Nouvelle mobilisation contre le Pass sanitaire samedi. 240 000 Manifestants.

Publié le par Front de Gauche Pierre Bénite

Nouvelle mobilisation contre le Pass sanitaire samedi. 240 000 Manifestants.

Des manifestants ont de nouveau défilé, ce samedi, pour protester contre le dispositif voté par la majorité parlementaire et entériné, jeudi, par le Conseil constitutionnel. Ils étaient près de 240 000 mobilisés dans plus de 150 villes de France. Parmi eux, de nombreux salariés inquiets.

Difficile de dresser un portrait-robot du manifestant type au fil du défilé qui a rassemblé 2 500 à 3 000 personnes dans les rues d’Orléans, ce samedi 7 août. Ce qui, pour la préfecture du Loiret, constitue un exploit.

Peu avant le départ, Nina et Samuel patientent place de la République, un gilet jaune sur le dos. « Nous mettons un gilet pour pouvoir inscrire nos slogans, car nous voulons que le peuple ouvre les yeux », insistent les jeunes gens pour qui il s’agit là d’une première lutte sociale et politique. « Je travaille dans la vente et s’ils décident de m’imposer le passeport sanitaire, je ne l’accepterai pas », tranche Nina, qui se dit prête à changer de branche professionnelle, le cas échéant.

Plus haut dans le cortège qui s’élance, Maryse, agent de l’État, fait part de ses craintes. « Il y a, dans le fait d’imposer à la population le vaccin et le passe sanitaire, un rapport dominants-dominés. Pour l’heure, mon employeur ne me le demande pas, mais je crains d’être obligée, au final, de m’y plier ». Porteuse d’un drapeau tricolore, comme de nombreux autres manifestants, Maryse exige que les gens en général et les salariés en particulier aient le choix de se vacciner ou non. «  Je pense qu’ils sont en train d’écouler coûte que coûte un stock de vaccins achetés en masse », regrette-t-elle.

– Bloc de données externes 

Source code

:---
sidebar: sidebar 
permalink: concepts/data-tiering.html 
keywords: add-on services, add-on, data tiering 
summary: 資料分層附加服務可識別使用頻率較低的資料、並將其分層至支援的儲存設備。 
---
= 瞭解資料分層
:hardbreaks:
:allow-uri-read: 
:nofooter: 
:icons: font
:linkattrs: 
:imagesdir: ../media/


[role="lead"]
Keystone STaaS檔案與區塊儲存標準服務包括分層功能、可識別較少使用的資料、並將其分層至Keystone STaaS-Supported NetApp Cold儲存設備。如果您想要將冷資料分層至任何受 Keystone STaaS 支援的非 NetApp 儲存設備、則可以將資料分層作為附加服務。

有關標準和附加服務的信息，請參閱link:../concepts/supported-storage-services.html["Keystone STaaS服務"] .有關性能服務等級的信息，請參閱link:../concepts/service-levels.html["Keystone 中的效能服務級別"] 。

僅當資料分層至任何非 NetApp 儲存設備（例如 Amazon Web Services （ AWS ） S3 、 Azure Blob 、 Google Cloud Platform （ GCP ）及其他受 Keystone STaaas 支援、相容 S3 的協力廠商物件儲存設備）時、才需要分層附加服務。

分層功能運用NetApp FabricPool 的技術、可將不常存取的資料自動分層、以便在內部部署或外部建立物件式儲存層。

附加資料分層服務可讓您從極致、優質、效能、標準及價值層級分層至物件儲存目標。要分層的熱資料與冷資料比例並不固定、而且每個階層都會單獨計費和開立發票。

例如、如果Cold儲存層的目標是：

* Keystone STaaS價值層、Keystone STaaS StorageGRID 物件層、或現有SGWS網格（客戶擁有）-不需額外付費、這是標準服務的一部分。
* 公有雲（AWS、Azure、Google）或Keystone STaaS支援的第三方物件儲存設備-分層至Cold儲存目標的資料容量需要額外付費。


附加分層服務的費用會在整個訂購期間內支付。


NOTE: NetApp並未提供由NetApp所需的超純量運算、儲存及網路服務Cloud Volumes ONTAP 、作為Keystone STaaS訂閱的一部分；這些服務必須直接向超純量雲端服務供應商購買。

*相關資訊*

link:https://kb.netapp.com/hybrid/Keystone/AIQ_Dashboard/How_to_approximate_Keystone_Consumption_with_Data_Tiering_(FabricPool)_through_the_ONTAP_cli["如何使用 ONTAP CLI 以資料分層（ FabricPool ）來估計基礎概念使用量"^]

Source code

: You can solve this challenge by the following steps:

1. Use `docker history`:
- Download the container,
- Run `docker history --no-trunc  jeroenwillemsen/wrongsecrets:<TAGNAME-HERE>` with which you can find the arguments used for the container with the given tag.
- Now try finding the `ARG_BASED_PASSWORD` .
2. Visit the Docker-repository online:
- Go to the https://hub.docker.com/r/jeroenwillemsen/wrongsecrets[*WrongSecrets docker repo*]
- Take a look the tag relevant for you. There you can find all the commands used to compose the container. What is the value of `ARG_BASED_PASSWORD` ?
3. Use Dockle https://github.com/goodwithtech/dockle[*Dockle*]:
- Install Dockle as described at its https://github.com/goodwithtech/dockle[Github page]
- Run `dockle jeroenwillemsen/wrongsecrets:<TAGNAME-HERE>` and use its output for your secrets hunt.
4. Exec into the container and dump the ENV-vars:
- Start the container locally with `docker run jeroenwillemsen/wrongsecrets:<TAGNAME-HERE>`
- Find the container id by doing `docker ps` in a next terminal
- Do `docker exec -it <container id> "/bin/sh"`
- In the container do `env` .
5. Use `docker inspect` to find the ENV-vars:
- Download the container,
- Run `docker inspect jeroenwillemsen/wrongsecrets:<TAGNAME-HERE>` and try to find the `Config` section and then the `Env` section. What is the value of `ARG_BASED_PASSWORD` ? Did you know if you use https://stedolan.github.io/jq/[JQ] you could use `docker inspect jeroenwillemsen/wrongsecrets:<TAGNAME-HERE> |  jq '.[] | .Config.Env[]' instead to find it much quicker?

Bienveillance pour les blouses blanches

De nombreuses blouses blanches apparaissent également dans le cortège. Elles bénéficient de regards et d’attentions particulièrement bienveillants.

Parmi elles, il y a Nathalie, infirmière à l’hôpital. « On nous a demandé des sacrifices de dingues durant le premier confinement, on nous applaudissait à 20 heures, nous devions faire avec les moyens du bord et, aujourd’hui, pour nous remercier, on nous fait du chantage à la vaccination ? C’est indécent, pour ne pas dire dégueulasse. »

Une position que Sylvie Berthuit, secrétaire départementale Santé et action sociale de la CGT, partage totalement. « Certains agents hospitaliers ont déjà démissionné dans notre département. Cette histoire de vaccination obligatoire, ça a été la goutte d’eau », explique-t-elle.

« Heures supplémentaires non payées, efforts continus, manque de personnel, manque de matériel… Depuis une dizaine d’années, nous tirons la sonnette d’alarme, et là, le gouvernement laisse planer l’idée que les soignants seraient plus contaminants que les autres, alors même que nous avons quasiment tous été déjà malades du Covid. »

La militante syndicale souhaiterait qu’on laisse le temps aux salariés, afin que le vaccin soit accepté par tous.

La solution ne passera pas par la seule mobilisation

Entre autres slogans appelant à « protéger les enfants » du vaccin ou exigeant « la liberté pour tous », certains manifestants brandissent la menace du boycott des magasins réclamant le passe sanitaire.

« Ce serait la double peine », réagit Hugo Reis, militant à Sud PTT. « Faire en sorte que les boîtes et les commerces ferment et licencient leurs salariés, ce n’est évidemment pas souhaitable. La solution, ce serait un blocage de l’économie. »

Si les manifestants sont motivés, ils sont nombreux à penser que la solution ne passera pas par la seule mobilisation.

« Je viens manifester contre Macron pour l’ensemble de son œuvre, mais il va falloir persuader les élus républicains de tout bord de se bouger pour contrer sa politique », résume ainsi Jean-Pierre, retraité et ancien syndicaliste.